Das Erkennen von unerwünschten Seiteneffekten nennen wir Messen. Messen bezeichnet das „Erspüren“ von unerwünschtem Verhalten und ist etwas anders als Testen. Während Unit-Tests gewünschtes Verhalten explizit sicher stellen, ist Messen sehr viel unschärfer. Messen beschreibt die kontinuierliche Überprüfung, ob das System im Kern das tut, was es soll. Statt auf technische Aspekte beziehen wir uns auf die fachlichen Aspekte des betroffenen Systems. Dabei wird das System von aussen betrachtet, indem messbare Merkmale (Key Performance Indicators = KPIs) definiert werden, die das System fachlich auszeichnen. Beispiele sind die über den Warenkorb eines E-Commerce-Systems laufenden Geldbeträge oder die in ein Job-Portal durchschnittlich eingestellten Stellenanzeigen. Für identifizierte Merkmale werden Monitore installiert, die das Systemverhalten kontinuierlich messen und mit den Erwartungen abgleichen.
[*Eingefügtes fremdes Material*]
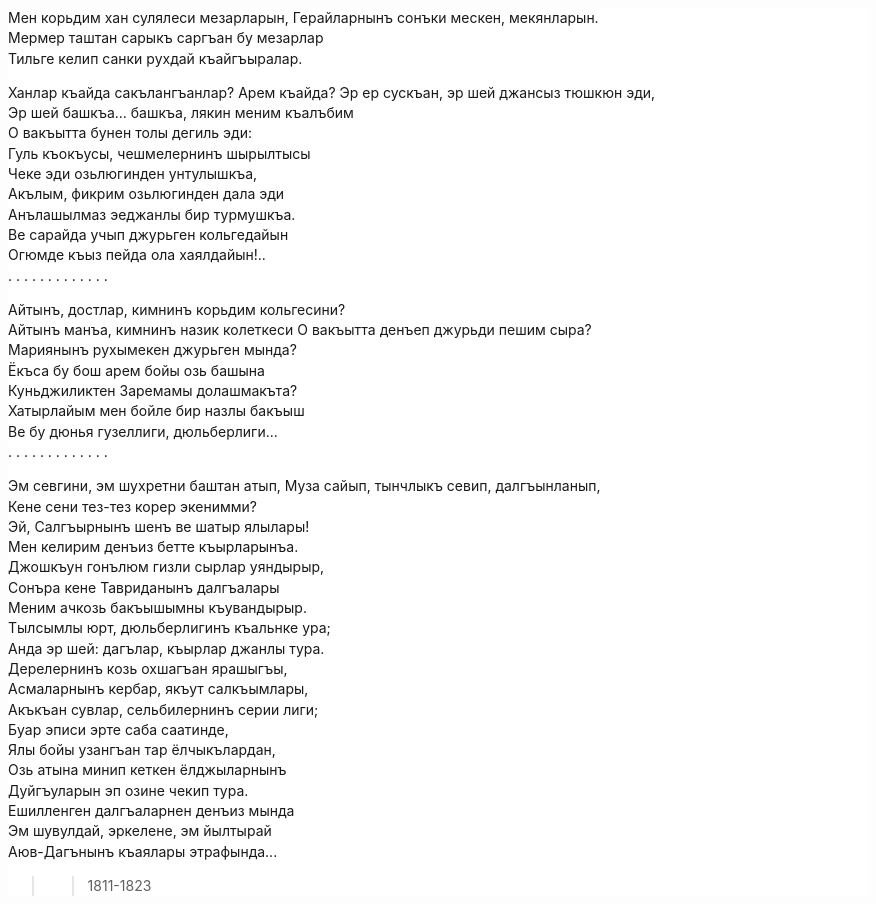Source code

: Мен корьдим хан сулялеси мезарларын,
Герайларнынъ сонъки мескен, мекянларын.  
Мермер таштан сарыкъ саргъан бу мезарлар  
Тильге келип санки рухдай къайгъыралар.  


Ханлар къайда сакълангъанлар? Арем къайда?
Эр ер сускъан, эр шей джансыз тюшкюн эди,  
Эр шей башкъа... башкъа, лякин меним къалъбим  
О вакъытта бунен толы дегиль эди:  
Гуль къокъусы, чешмелернинъ шырылтысы  
Чеке эди озьлюгинден унтулышкъа,  
Акълым, фикрим озьлюгинден дала эди  
Анълашылмаз эеджанлы бир турмушкъа.  
Be сарайда учып джурьген кольгедайын  
Огюмде къыз пейда ола хаялдайын!..  
. . . . . . . . . . . . .

Айтынъ, достлар, кимнинъ корьдим кольгесини?  
Айтынъ манъа, кимнинъ назик колеткеси
О вакъытта денъеп джурьди пешим сыра?  
Мариянынъ рухымекен джурьген мында?  
Ёкъса бу бош арем бойы озь башына  
Куньджиликтен Заремамы долашмакъта?  
Хатырлайым мен бойле бир назлы бакъыш  
Be бу дюнья гузеллиги, дюльберлиги...  
. . . . . . . . . . . . .



Эм севгини, эм шухретни баштан атып,
Муза сайып, тынчлыкъ севип, далгъынланып,  
Кене сени тез-тез корер экенимми?  
Эй, Салгъырнынъ шенъ ве шатыр ялылары!  
Мен келирим денъиз бетте къырларынъа.  
Джошкъун гонълюм гизли сырлар уяндырыр,  
Сонъра кене Тавриданынъ далгъалары  
Меним ачкозь бакъышымны къувандырыр.  
Тылсымлы юрт, дюльберлигинъ къальнке ура;  
Анда эр шей: дагълар, къырлар джанлы тура.  
Дерелернинъ козь охшагъан ярашыгъы,  
Асмаларнынъ кербар, якъут салкъымлары,  
Акъкъан сувлар, сельбилернинъ серии лиги;  
Буар эписи эрте саба саатинде,  
Ялы бойы узангъан тар ёлчыкълардан,  
Озь атына минип кеткен ёлджыларнынъ  
Дуйгъуларын эп озине чекип тура.  
Ешилленген далгъаларнен денъиз мында  
Эм шувулдай, эркелене, эм йылтырай  
Аюв-Дагънынъ къаялары этрафында...

>> 1811-1823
Der Vorteil von Monitoren ist, dass sie externes Verhalten messen und dadurch relativ einfach an bestehende Systeme anschließbar sind. So lassen sich Geldbeträge, Job-Postings oder Anzahl Überweisungen relativ einfach über die Datenbank oder die Log-Dateien der Anwendung abgreifen, ohne dass dafür das Bestandssystem geändert werden muss.

Messen und Gegensteuern implementiert ein Muster zum sicheren Durchführen von Änderungen in unsicheren Umgebungen. Der Gegensteuern-Part wird durch eine Rollback-Strategie implementiert, die sowohl Sicherheit als auch Zeit zur Behebung des eigentlichen Problems verschafft. Der Messen-Part wird von KPI-Monitoren übernommen, die erwartetes Verhalten kontinuierlich messen und bei Abweichungen darüber informieren. Konsequent angewendet entsteht über die Zeit ein zunehmend engmaschiger werdendes Netzwerk von KPI-Monitoren, ähnlich dem eines Unit-Test-Netzwerks.

Veröffentlicht von Ralf Wirdemann im Januar 2021.